Exercise brief => Write out word for word the part of the court excerpt on final policymaking authority that runs from "In addition, in" to "F.2d at 842).".

Duncanville also argues that Plaintiffs fail to adequately allege a policymaker. See Duncanville's Br. [ECF No. 40 at 7-8]. Plaintiffs must adequately plead the identity of a policymaker with "final policymaking authority." Rivera v. Hous. Indep. Sch. Dist., 349 F.3d 244, 247 (5th Cir. 2003) (citing City of St. Louis v. Praprotnik, 485 U.S. 112, 127 (1988)). "A 'policymaker' must be one who takes the place of the governing body in a designated area of city administration[.]" Webster, 735 F.2d at 841 (citing Bennett v. City of Slidell, 728 F.2d 762, 769 (5th Cir. 1984)). "City policymakers not only govern conduct; they decide the goals for a particular city function and devise the means of achieving those goals. . . . [T]hey are not supervised except as to the totality of their performance." Bennett, 728 F.2d at 769. "[The Court's] analysis must also take into account the difference between final decision making authority and final policymaking authority, a distinction that [the Fifth Circuit has] recognized as fundamental[.] . . . [D]iscretion to exercise a particular function does not necessarily entail final policymaking authority over that function." Bolton v. City of Dall., 541 F.3d 545, 548-49 (5th Cir. 2008) (citations omitted). See also Jett v. Dall. Indep. Sch. Dist., 7 F.3d 1241, 1247 (5th Cir. 1993) (explaining the distinction between final policymaking authority and mere decision making). "Whether a city official is a final policymaker is a question of state and local law." Pinedo, 2015 WL 221085, at *4 (citing Praprotnik, 485 U.S. at 124).
In addition, in order "[t]o state a claim under § 1983 against the City, [Plaintiffs] . . . must plead facts that enable the court to draw the reasonable inference that actual or constructive knowledge of the custom is attributable to the City's final policymaker." Pinedo, 2015 WL 221085, at *7 (citing Valle, 613 F.3d at 542; Webster, 735 F.2d at 842).

Saved data entries =>
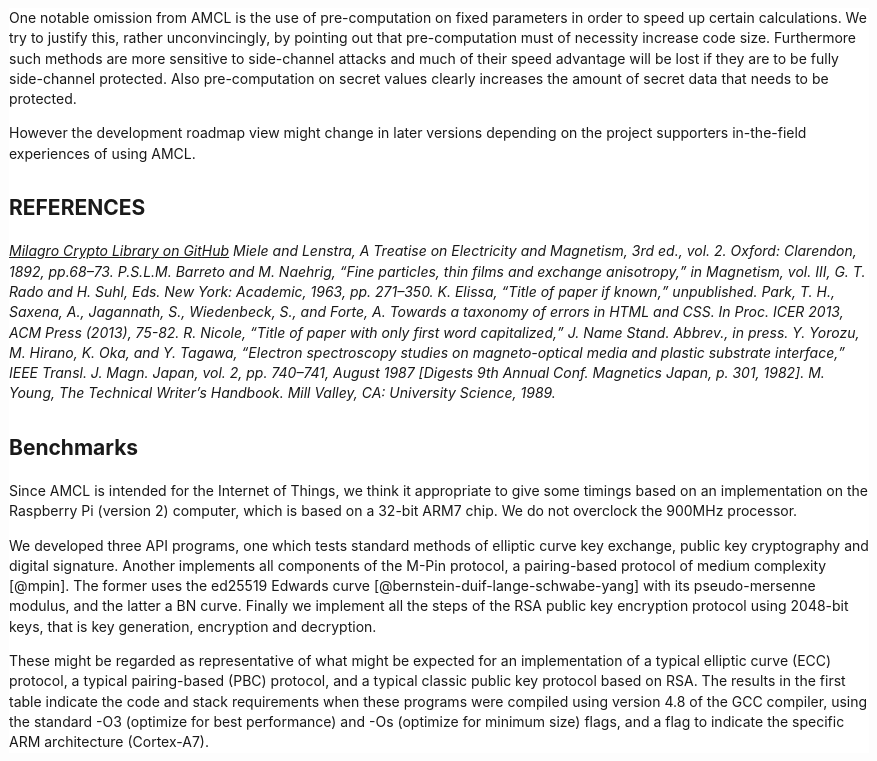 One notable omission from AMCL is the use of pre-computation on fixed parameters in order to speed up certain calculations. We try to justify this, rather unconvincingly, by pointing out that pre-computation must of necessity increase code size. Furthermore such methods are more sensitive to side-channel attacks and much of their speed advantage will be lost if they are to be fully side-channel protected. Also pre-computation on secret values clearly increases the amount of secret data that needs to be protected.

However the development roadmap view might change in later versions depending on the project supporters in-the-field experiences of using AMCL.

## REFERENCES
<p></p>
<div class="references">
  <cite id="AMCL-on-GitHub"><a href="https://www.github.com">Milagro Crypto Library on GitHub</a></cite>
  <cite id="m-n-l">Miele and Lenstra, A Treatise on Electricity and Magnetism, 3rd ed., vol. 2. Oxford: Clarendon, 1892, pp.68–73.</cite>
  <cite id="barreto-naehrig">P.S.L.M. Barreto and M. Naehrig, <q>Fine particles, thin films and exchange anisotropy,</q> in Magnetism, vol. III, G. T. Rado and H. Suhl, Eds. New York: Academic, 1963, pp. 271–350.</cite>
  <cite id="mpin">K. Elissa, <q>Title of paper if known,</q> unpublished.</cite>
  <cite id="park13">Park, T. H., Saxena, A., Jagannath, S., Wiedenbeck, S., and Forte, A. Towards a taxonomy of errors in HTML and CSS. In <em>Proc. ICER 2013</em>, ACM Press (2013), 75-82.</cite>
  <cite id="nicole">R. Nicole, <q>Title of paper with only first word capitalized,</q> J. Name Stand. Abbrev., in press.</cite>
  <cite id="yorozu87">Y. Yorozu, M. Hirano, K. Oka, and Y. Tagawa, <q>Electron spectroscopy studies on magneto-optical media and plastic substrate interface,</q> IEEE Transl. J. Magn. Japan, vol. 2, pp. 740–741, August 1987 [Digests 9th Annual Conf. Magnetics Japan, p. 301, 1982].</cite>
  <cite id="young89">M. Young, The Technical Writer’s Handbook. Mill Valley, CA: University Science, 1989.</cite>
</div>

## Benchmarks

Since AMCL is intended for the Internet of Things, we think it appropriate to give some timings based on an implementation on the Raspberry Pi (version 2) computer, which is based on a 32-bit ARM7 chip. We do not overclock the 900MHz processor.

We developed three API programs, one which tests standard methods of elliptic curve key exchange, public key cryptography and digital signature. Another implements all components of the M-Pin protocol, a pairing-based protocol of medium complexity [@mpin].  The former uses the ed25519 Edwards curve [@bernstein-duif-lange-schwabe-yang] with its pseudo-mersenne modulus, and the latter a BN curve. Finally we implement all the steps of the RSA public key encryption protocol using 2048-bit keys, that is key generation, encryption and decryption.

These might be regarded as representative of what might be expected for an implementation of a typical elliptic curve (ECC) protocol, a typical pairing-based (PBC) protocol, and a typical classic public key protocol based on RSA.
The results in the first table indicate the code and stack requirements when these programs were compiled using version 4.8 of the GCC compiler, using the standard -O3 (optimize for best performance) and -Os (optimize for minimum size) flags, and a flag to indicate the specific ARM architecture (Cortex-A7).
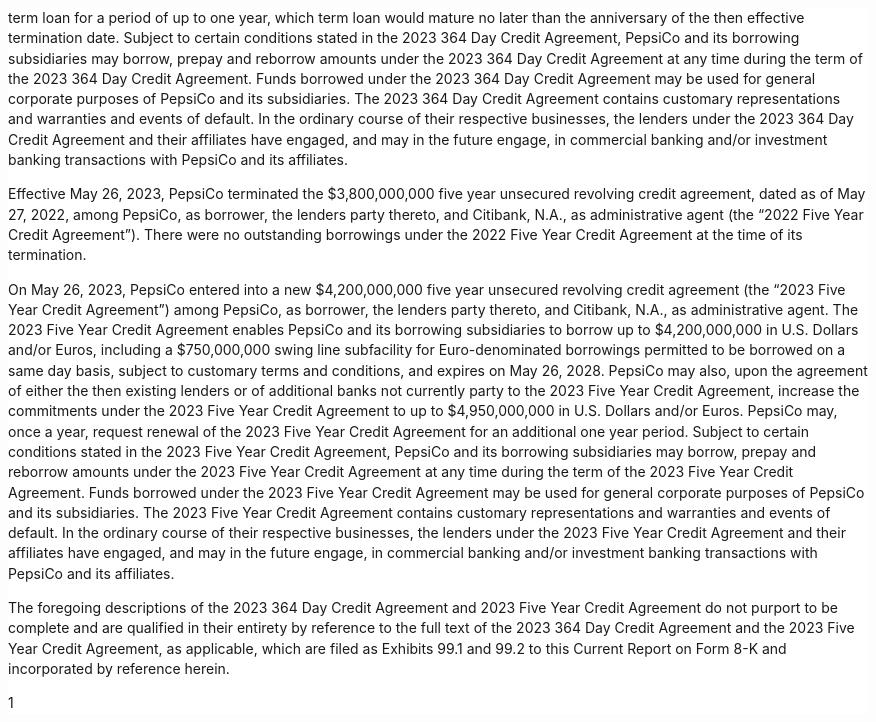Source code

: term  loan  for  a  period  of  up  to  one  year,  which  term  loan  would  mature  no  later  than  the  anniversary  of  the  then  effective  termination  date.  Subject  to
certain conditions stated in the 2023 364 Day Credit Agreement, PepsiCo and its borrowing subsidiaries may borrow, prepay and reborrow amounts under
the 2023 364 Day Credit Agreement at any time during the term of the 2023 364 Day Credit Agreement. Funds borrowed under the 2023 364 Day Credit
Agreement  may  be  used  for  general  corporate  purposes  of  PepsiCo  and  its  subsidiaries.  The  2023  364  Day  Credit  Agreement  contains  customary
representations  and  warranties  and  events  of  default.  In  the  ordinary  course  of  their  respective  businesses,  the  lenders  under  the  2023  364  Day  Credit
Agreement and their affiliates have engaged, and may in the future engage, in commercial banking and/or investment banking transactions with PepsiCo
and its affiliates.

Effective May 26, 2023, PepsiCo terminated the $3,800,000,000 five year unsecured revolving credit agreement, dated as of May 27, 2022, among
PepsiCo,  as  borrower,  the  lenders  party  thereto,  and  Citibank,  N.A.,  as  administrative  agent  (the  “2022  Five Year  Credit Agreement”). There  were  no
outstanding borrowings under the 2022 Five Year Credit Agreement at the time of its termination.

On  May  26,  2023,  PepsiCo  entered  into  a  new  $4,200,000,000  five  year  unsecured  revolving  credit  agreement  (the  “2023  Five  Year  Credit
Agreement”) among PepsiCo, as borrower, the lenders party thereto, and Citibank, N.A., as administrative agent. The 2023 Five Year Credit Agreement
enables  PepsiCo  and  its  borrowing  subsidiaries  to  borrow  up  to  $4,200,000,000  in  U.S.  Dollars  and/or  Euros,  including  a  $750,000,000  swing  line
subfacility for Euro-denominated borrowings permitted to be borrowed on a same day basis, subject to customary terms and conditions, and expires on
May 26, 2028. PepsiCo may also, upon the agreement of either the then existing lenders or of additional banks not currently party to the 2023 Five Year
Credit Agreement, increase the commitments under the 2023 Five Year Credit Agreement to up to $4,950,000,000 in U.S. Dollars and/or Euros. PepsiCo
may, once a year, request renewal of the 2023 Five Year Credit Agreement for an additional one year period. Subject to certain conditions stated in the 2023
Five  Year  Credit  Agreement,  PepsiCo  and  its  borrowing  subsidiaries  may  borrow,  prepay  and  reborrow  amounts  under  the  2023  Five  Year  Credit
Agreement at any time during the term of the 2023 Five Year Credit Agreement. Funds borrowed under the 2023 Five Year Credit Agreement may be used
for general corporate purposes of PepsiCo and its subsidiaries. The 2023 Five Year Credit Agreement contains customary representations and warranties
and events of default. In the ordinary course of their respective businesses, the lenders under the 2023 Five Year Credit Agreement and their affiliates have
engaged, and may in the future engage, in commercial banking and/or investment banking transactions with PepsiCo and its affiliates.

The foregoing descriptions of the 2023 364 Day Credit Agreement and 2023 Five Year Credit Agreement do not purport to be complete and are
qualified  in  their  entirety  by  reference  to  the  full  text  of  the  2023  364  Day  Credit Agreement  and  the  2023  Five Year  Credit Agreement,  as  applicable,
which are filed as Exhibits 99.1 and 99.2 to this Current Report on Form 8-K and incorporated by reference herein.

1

Worked solution =>
In addition, in order "[t]o state a claim under § 1983 against the City, [Plaintiffs] . . . must plead facts that enable the court to draw the reasonable inference that actual or constructive knowledge of the custom is attributable to the City's final policymaker." Pinedo, 2015 WL 221085, at *7 (citing Valle, 613 F.3d at 542; Webster, 735 F.2d at 842).